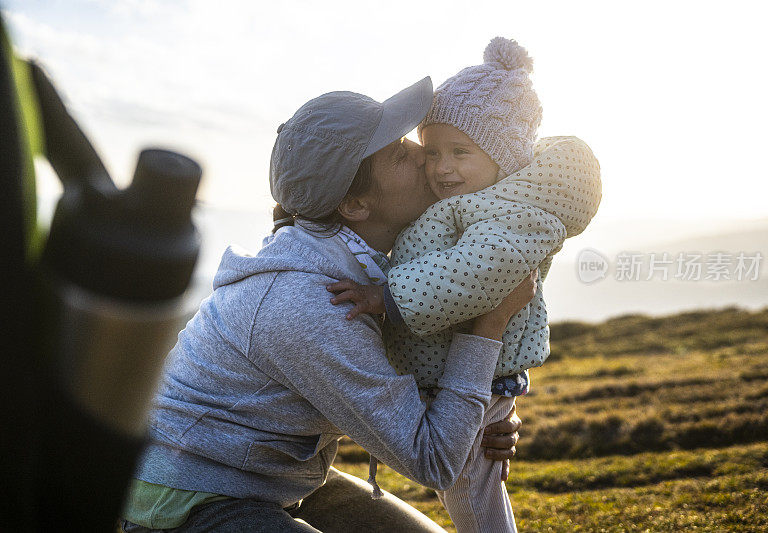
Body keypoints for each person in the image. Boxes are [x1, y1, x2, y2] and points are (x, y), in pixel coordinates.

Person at [119, 76, 536, 532]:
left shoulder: (377, 269)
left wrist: (485, 420)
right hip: (186, 494)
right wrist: (489, 327)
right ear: (355, 205)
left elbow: (407, 394)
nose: (423, 154)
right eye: (401, 153)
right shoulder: (313, 303)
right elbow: (435, 460)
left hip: (275, 479)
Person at [328, 37, 602, 532]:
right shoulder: (469, 202)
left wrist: (388, 297)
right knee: (470, 490)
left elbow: (475, 271)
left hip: (474, 374)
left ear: (504, 156)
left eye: (460, 152)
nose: (441, 167)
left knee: (472, 497)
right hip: (457, 373)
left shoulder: (508, 213)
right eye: (431, 152)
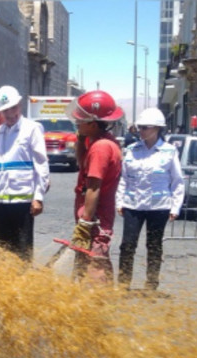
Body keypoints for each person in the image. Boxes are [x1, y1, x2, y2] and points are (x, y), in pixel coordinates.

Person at [115, 108, 185, 292]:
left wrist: (175, 207)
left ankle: (151, 285)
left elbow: (177, 181)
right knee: (127, 245)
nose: (141, 131)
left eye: (145, 127)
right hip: (133, 205)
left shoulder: (169, 151)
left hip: (159, 207)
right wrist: (119, 201)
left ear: (156, 129)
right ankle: (123, 284)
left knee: (154, 246)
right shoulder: (131, 150)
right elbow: (123, 178)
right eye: (140, 127)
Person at [0, 86, 50, 261]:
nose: (10, 113)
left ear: (19, 105)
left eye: (13, 108)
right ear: (0, 112)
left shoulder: (32, 129)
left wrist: (38, 197)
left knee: (22, 252)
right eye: (6, 110)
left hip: (23, 202)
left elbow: (41, 164)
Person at [65, 90, 123, 282]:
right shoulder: (100, 142)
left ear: (92, 122)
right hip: (94, 219)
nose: (76, 122)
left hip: (95, 220)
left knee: (95, 266)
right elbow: (82, 164)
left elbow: (93, 187)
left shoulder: (101, 148)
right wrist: (81, 140)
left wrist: (85, 222)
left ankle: (97, 306)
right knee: (89, 263)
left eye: (80, 120)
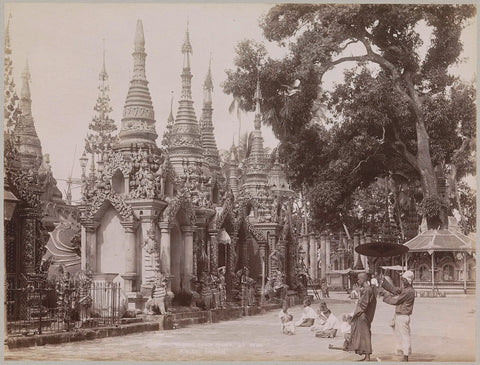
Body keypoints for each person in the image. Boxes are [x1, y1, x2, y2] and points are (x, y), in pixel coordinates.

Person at [381, 270, 415, 362]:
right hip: (401, 316)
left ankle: (406, 356)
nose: (402, 281)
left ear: (408, 281)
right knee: (400, 334)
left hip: (403, 316)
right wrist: (384, 283)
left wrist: (386, 297)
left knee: (405, 336)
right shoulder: (407, 290)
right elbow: (395, 290)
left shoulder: (408, 291)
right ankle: (404, 351)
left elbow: (396, 301)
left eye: (404, 280)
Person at [348, 272, 377, 361]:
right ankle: (365, 355)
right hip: (363, 315)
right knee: (363, 336)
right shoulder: (366, 289)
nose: (358, 281)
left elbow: (363, 304)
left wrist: (355, 313)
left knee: (365, 335)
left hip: (363, 315)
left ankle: (367, 356)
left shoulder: (367, 290)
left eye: (359, 279)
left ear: (363, 279)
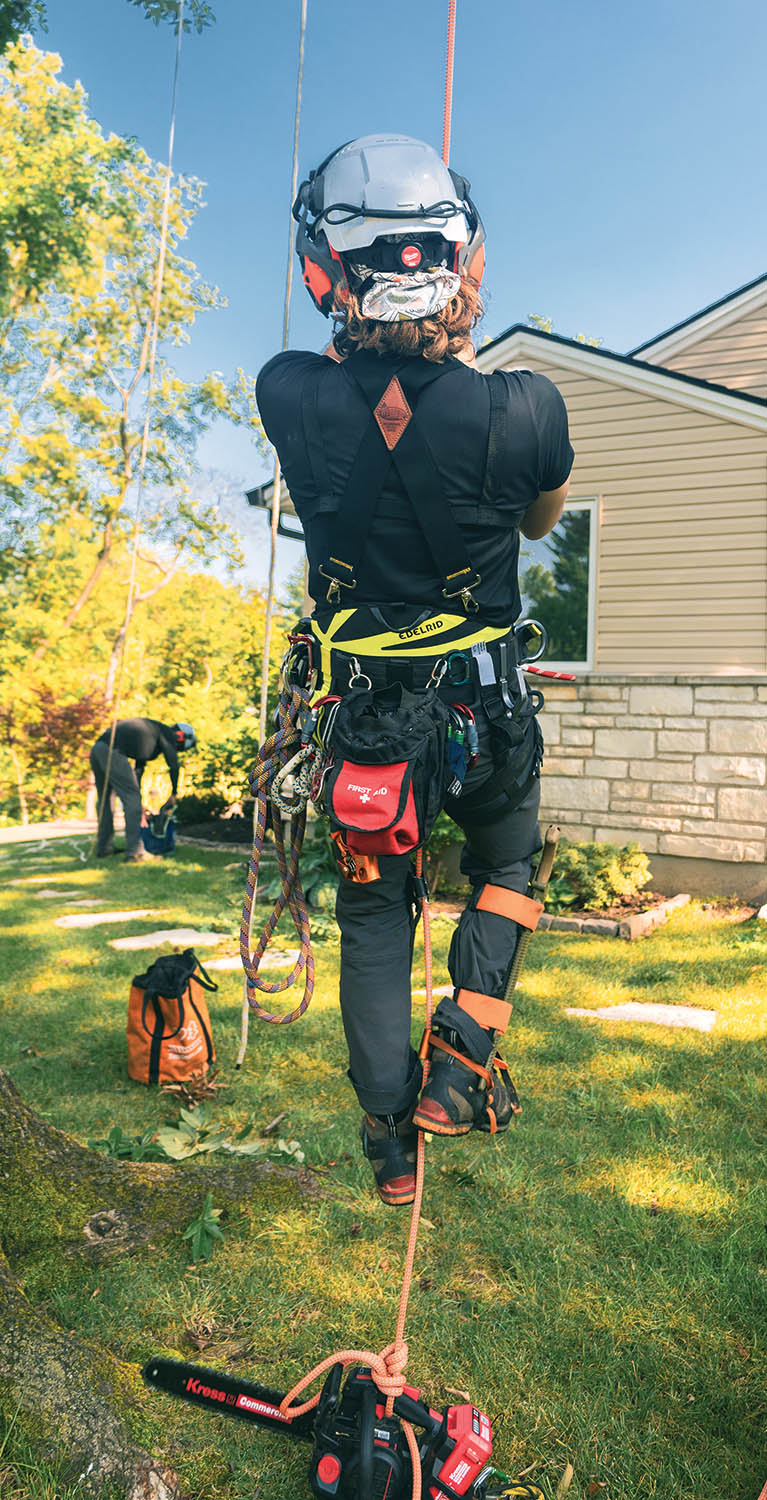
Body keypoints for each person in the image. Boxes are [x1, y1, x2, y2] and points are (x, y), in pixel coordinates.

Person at [256, 134, 573, 1206]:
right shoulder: (525, 407)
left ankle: (389, 1140)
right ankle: (459, 1061)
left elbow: (349, 395)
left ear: (327, 272)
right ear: (460, 259)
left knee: (374, 919)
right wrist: (462, 359)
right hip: (484, 713)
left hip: (362, 725)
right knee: (508, 871)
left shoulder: (288, 391)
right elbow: (538, 519)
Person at [89, 718, 196, 862]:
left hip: (98, 750)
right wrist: (174, 794)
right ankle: (135, 853)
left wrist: (138, 804)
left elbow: (138, 771)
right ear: (181, 737)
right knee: (129, 798)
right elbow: (174, 766)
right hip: (112, 751)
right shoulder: (167, 734)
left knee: (106, 799)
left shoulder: (150, 734)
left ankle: (105, 848)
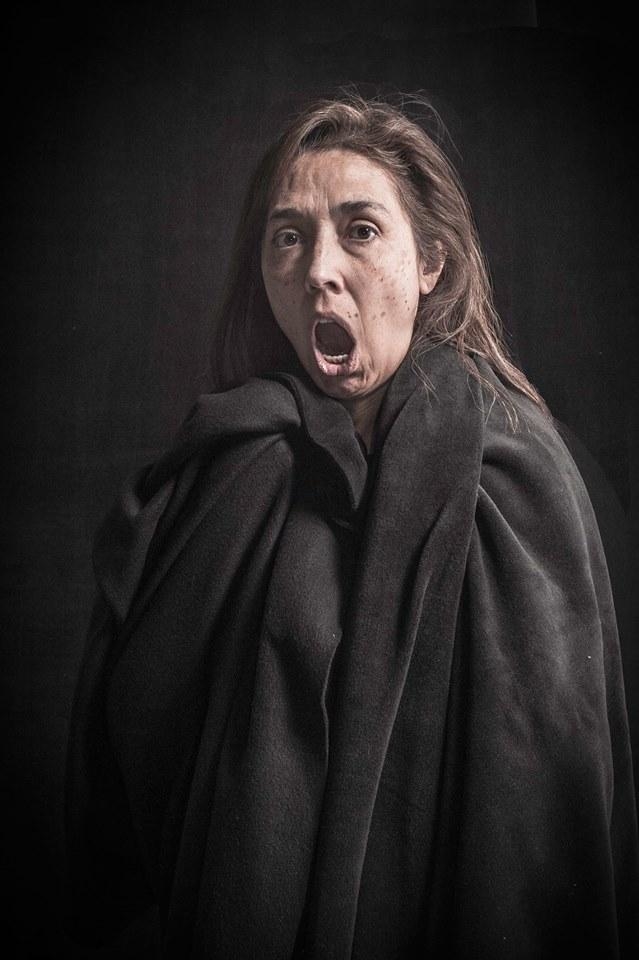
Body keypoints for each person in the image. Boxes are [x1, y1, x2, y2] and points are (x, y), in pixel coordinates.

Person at [65, 94, 639, 959]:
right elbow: (135, 754)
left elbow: (547, 807)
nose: (318, 270)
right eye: (287, 238)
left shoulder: (520, 470)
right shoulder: (224, 471)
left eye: (360, 230)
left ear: (430, 262)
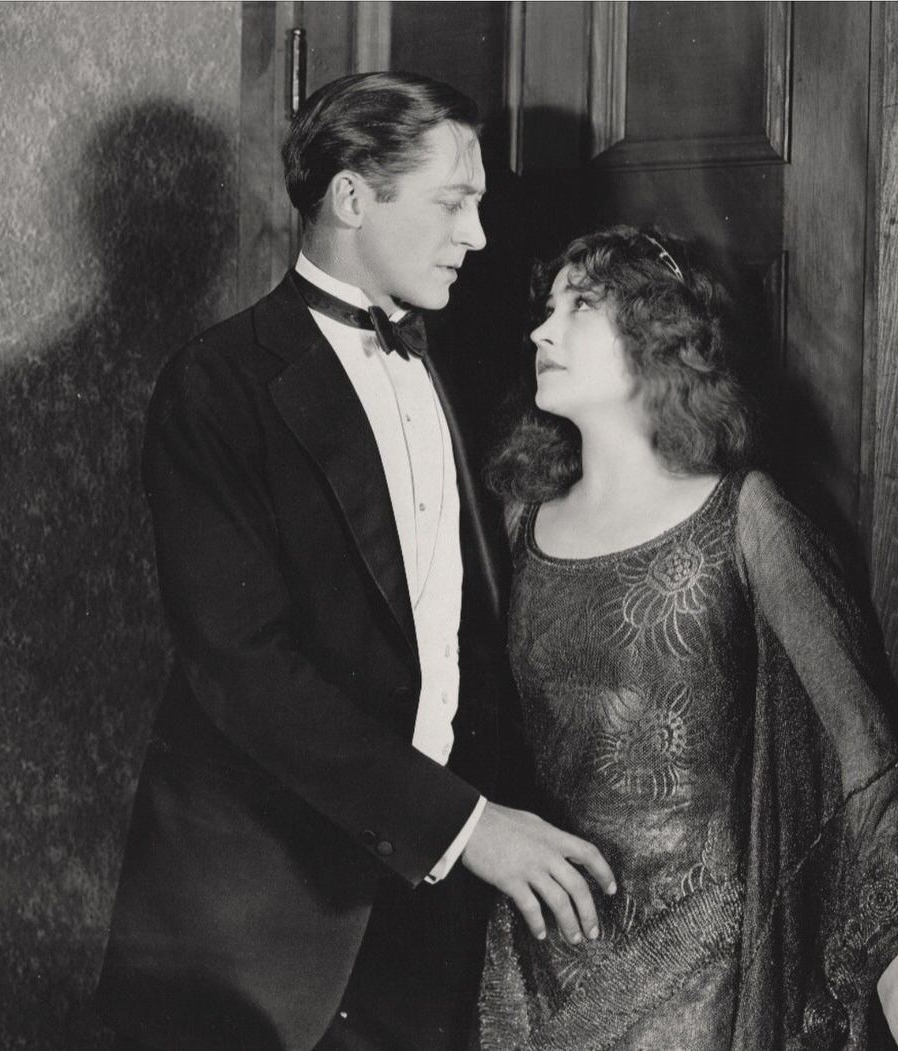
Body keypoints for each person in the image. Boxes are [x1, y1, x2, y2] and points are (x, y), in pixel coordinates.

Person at [95, 72, 614, 1051]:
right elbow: (243, 671)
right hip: (257, 931)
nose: (477, 235)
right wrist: (467, 826)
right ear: (350, 197)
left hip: (427, 921)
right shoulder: (217, 384)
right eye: (452, 202)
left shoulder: (454, 363)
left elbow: (465, 635)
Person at [477, 226, 898, 1051]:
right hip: (535, 959)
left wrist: (891, 941)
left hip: (706, 978)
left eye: (579, 306)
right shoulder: (515, 524)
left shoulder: (746, 513)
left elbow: (861, 737)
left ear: (658, 331)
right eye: (547, 308)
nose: (542, 331)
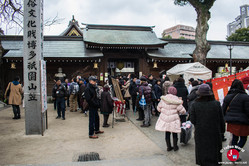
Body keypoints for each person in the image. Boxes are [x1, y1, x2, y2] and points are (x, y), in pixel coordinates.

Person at [190, 84, 225, 166]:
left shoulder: (194, 104)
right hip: (214, 133)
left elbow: (193, 120)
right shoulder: (216, 104)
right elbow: (221, 119)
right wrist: (222, 131)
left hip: (200, 132)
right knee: (215, 153)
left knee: (202, 152)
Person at [222, 79, 249, 161]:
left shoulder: (228, 96)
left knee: (234, 137)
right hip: (243, 121)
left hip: (231, 121)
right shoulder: (245, 97)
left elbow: (223, 110)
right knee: (243, 138)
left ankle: (233, 155)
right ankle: (234, 152)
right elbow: (248, 111)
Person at [155, 86, 186, 151]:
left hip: (165, 118)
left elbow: (158, 108)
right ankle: (175, 147)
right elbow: (183, 111)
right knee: (174, 132)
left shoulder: (163, 99)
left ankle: (168, 147)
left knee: (167, 133)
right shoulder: (177, 100)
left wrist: (163, 111)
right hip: (174, 119)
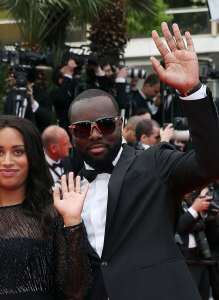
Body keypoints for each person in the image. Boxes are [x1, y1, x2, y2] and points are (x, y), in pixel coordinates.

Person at [67, 22, 219, 299]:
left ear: (121, 123)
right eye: (82, 128)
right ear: (71, 134)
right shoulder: (65, 191)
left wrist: (192, 92)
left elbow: (211, 163)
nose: (94, 134)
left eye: (105, 125)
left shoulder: (155, 162)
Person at [0, 115, 91, 299]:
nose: (7, 161)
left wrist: (72, 223)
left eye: (18, 152)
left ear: (32, 158)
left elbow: (77, 291)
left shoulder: (54, 215)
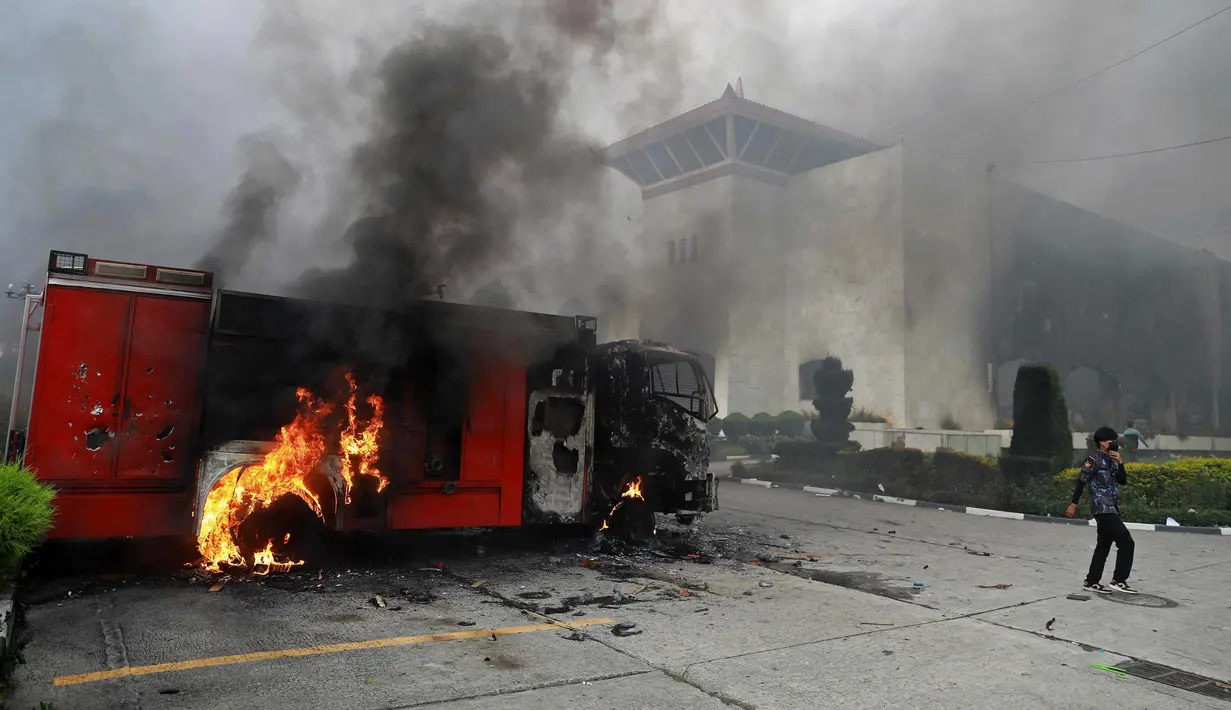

★ ★ ★ ★ ★ ★ ★

Task objective — Only the text of the records above, copied exactly, should be returned; the pictures stay out.

The completed task —
Body keypoints for each person in the image. Boxes are [x1, y1, x2, y2] and points are (x, y), in pixel coordinates.

Person at [119, 76, 536, 532]:
left shoulder: (377, 269)
left wrist: (485, 420)
right hip: (186, 494)
right wrist: (489, 327)
right ear: (355, 205)
left elbow: (407, 394)
nose: (423, 154)
right eye: (401, 153)
right shoulder: (313, 303)
right elbow: (435, 460)
left hip: (275, 479)
Person at [328, 37, 602, 532]:
right shoulder: (469, 202)
left wrist: (388, 297)
right knee: (470, 490)
left elbow: (475, 271)
left hip: (474, 374)
left ear: (504, 156)
left eye: (460, 152)
nose: (441, 167)
left knee: (472, 497)
right hip: (457, 373)
left shoulder: (508, 213)
right eye: (431, 152)
Body keypoints for each person in the image. Boxes are [x1, y1, x2, y2] and points are (x, y), in pixel coordinates.

Person at [115, 108, 185, 292]:
left wrist: (175, 207)
left ankle: (151, 285)
left elbow: (177, 181)
right knee: (127, 245)
nose: (141, 131)
left eye: (145, 127)
right hip: (133, 205)
left shoulder: (169, 151)
left hip: (159, 207)
right wrist: (119, 201)
left ear: (156, 129)
right ankle: (123, 284)
left knee: (154, 246)
right shoulder: (131, 150)
right elbow: (123, 178)
right eye: (140, 127)
Person at [0, 86, 50, 261]:
nose: (10, 113)
left ear: (19, 105)
left eye: (13, 108)
right ear: (0, 112)
left shoulder: (32, 129)
left wrist: (38, 197)
left knee: (22, 252)
right eye: (6, 110)
left hip: (23, 202)
left elbow: (41, 164)
Person at [65, 90, 123, 282]:
right shoulder: (100, 142)
left ear: (92, 122)
right hip: (94, 219)
nose: (76, 122)
left hip: (95, 220)
left knee: (95, 266)
right elbow: (82, 164)
left elbow: (93, 187)
left shoulder: (101, 148)
right wrist: (81, 140)
left wrist: (85, 222)
left ankle: (97, 306)
right knee: (89, 263)
left eye: (80, 120)
Body keypoints for each person in the image. Boxes are [x1, y1, x2, y2] and points are (x, y), in pixel coordinates.

Person at [381, 270, 415, 362]:
right hip: (401, 316)
left ankle: (406, 356)
nose: (402, 281)
left ear: (408, 281)
right knee: (400, 334)
left hip: (403, 316)
right wrist: (384, 283)
left wrist: (386, 297)
left knee: (405, 336)
right shoulder: (407, 290)
right elbow: (395, 290)
left shoulder: (408, 291)
right ankle: (404, 351)
left elbow: (396, 301)
left eye: (404, 280)
Person at [348, 272, 377, 361]:
right ankle: (365, 355)
right hip: (363, 315)
right knee: (363, 336)
right shoulder: (366, 289)
nose: (358, 281)
left elbow: (363, 304)
left wrist: (355, 313)
left knee: (365, 335)
left hip: (363, 315)
left ankle: (367, 356)
left shoulder: (367, 290)
left eye: (359, 279)
left ear: (363, 279)
Body keypoints for each person in the image. Boxes are [x1, y1, x2, y2] and points are (x, y), in pixel coordinates.

Person at [256, 134, 573, 1206]:
right shoulder: (525, 407)
left ankle: (389, 1140)
right ankle: (459, 1061)
left elbow: (349, 395)
left ear: (327, 272)
right ear: (460, 259)
left knee: (374, 919)
right wrist: (462, 359)
right hip: (484, 713)
left hip: (362, 725)
right knee: (508, 871)
left shoulder: (288, 391)
right elbow: (538, 519)
Person at [89, 718, 196, 862]:
left hip: (98, 750)
right wrist: (174, 794)
right ankle: (135, 853)
left wrist: (138, 804)
left elbow: (138, 771)
right ear: (181, 737)
right knee: (129, 798)
right elbow: (174, 766)
right hip: (112, 751)
right shoulder: (167, 734)
left knee: (106, 799)
left shoulder: (150, 734)
left ankle: (105, 848)
Body keypoints for each person in the image. Boxes are [x1, y1, x2, y2] and points are (x, y), in pixel coordinates.

Person at [65, 94, 639, 959]:
right elbow: (135, 754)
left elbow: (547, 807)
nose: (318, 270)
right eye: (287, 238)
left shoulder: (520, 470)
right shoulder: (224, 471)
left eye: (360, 230)
left ear: (430, 262)
Body keypoints for each person in the image. Boxes are [x1, y1, x2, y2] and points are (x, y), in pixel coordinates.

Person at [95, 72, 614, 1051]:
right elbow: (243, 671)
right hip: (257, 931)
nose: (477, 235)
right wrist: (467, 826)
right ear: (350, 197)
left hip: (427, 921)
right shoulder: (217, 384)
right eye: (452, 202)
left shoulder: (454, 363)
left elbow: (465, 635)
Person at [477, 226, 898, 1051]:
right hip: (535, 959)
left wrist: (891, 941)
left hip: (706, 978)
left eye: (579, 306)
right shoulder: (515, 524)
left shoulder: (746, 513)
left elbow: (861, 737)
left ear: (658, 331)
right eye: (547, 308)
nose: (542, 331)
Body keypoints for each person in the image. Boxes are [x1, y1, x2, y2] and points are (x, y), in pixel coordinates.

Person at [190, 84, 225, 166]:
left shoulder: (194, 104)
right hip: (214, 133)
left elbow: (193, 120)
right shoulder: (216, 104)
right elbow: (221, 119)
right wrist: (222, 131)
left hip: (200, 132)
right knee: (215, 153)
left knee: (202, 152)
Person at [222, 79, 249, 161]:
left shoulder: (228, 96)
left knee: (234, 137)
right hip: (243, 121)
left hip: (231, 121)
right shoulder: (245, 97)
left elbow: (223, 110)
right knee: (243, 138)
left ankle: (233, 155)
right ankle: (234, 152)
right elbow: (248, 111)
Person at [155, 86, 186, 151]:
left hip: (165, 118)
left elbow: (158, 108)
right ankle: (175, 147)
right elbow: (183, 111)
right knee: (174, 132)
left shoulder: (163, 99)
left ankle: (168, 147)
left knee: (167, 133)
right shoulder: (177, 100)
left wrist: (163, 111)
right hip: (174, 119)
Body keypoints for each person in the image. Boxes are [x1, y1, x2, y2] and points are (x, y), in pixel coordinates.

Person at [67, 22, 219, 299]:
left ear: (121, 123)
right eye: (82, 128)
right ear: (71, 134)
right shoulder: (65, 191)
left wrist: (192, 92)
left elbow: (211, 163)
nose: (94, 134)
left eye: (105, 125)
left shoulder: (155, 162)
Person at [0, 115, 91, 299]:
nose: (7, 161)
left wrist: (72, 223)
left eye: (18, 152)
left ear: (32, 158)
left elbow: (77, 291)
left shoulder: (54, 215)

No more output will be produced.